Yes I would recommend changing your functions to explicitly take in the cache, total number of threads, and “chunk” or “chunkid” (what you were using threadid for in the current version).

There are ways to get around explicitly passing these using ScopedValues and global variables if you want.

Also, the mutation of the global _discretizeRotor_caches_ref seems very fishy in:

@inline function _get_discretizeRotor_thread_cache()
  caches = _discretizeRotor_caches_ref[]
  tid = Base.Threads.threadid()
  if length(caches) < tid
    # Grow to current nthreads()+1; preserve existing dicts
    newlen = Base.Threads.nthreads()+1
    newc = Vector{Dict{Int, Tuple{Matrix{Float64}, Vector{Float64}}}}(undef, newlen)
    @inbounds for i in 1:newlen
      newc[i] = i <= length(caches) ? caches[i] : Dict{Int, Tuple{Matrix{Float64}, Vector{Float64}}}()
    end
    _discretizeRotor_caches_ref[] = (caches = newc)
  end
  return caches[tid]
end

I don’t think this is thread safe without the _discretizeRotor_caches_ref being marked as atomic.

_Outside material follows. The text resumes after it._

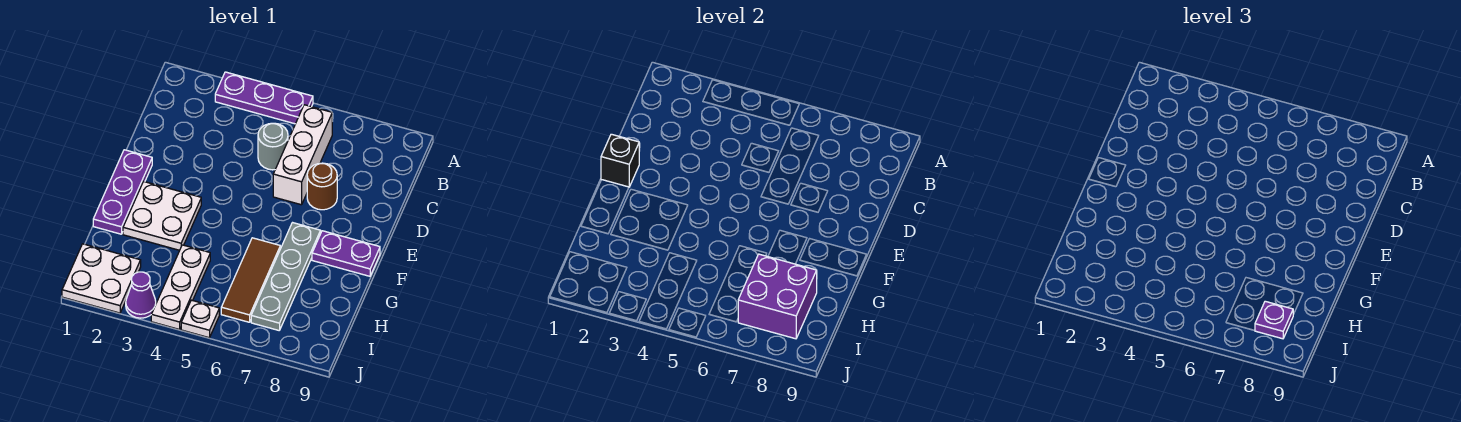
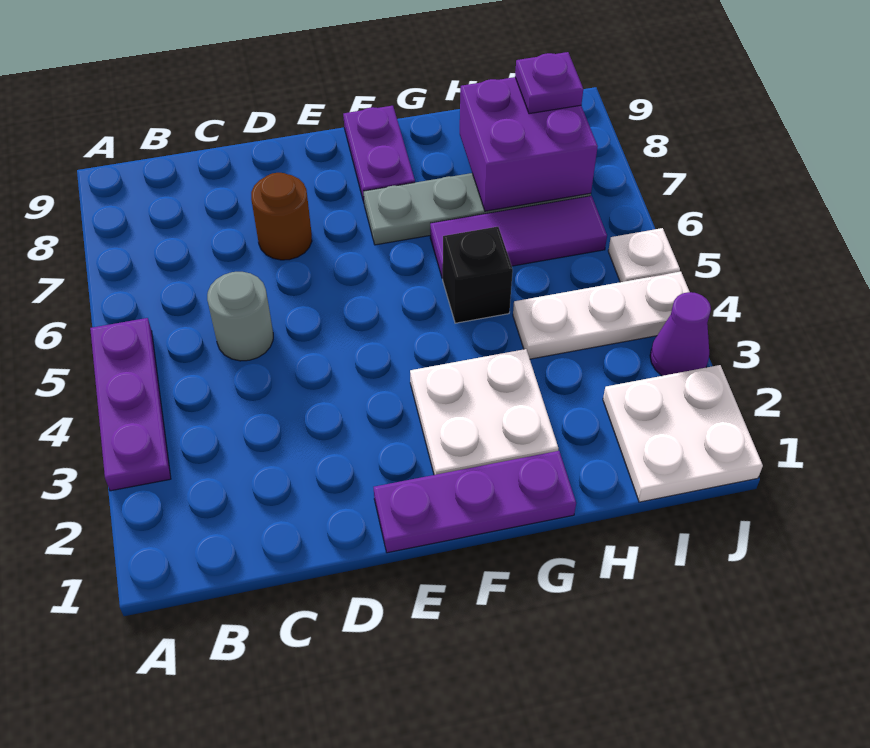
white 1x3 brick [273,105,332,205] -> none
black 1x1 brick [601,134,639,187] -> black 1x1 brick moved to [442,227,513,323]
brown 1x3 tile [221,238,280,322] -> purple 1x3 tile [430,196,607,278]

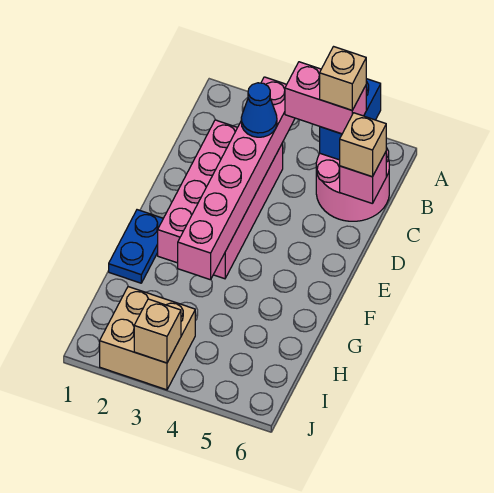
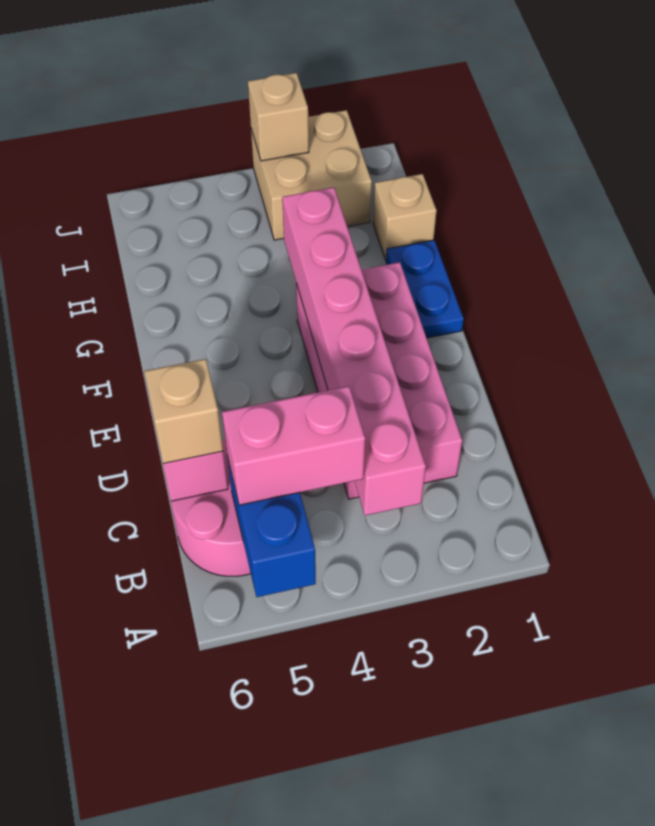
tan 1x1 brick [320,47,366,110] -> tan 1x1 brick moved to [373,174,437,260]
blue 1x1 cone [241,83,277,137] -> none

For example what I do in my own code is something like:

fc = initialize_context(;nthreads= 4, user_options1= 1234 ...)
for step in 1:N
  @sync for chunk in 1:fc.nthreads
    Threads.@spawn let chunk = $chunk, nthreads = $(fc.nthreads), force_energy = $(fc.per_thread_force_energy[chunk])
      set_zero_force_energy!(force_energy)
      calc_chunk_force_energy!(fc; chunk, nthreads)
    end
  end
  do_something_serially!(fc)
end

Then chunk and nthreads and the per chunk caches in fc get passed to all the functions calc_chunk_force_energy! calls (and the functions those functions call) that also want to split work among different threads and access caches indexed by chunk in fc.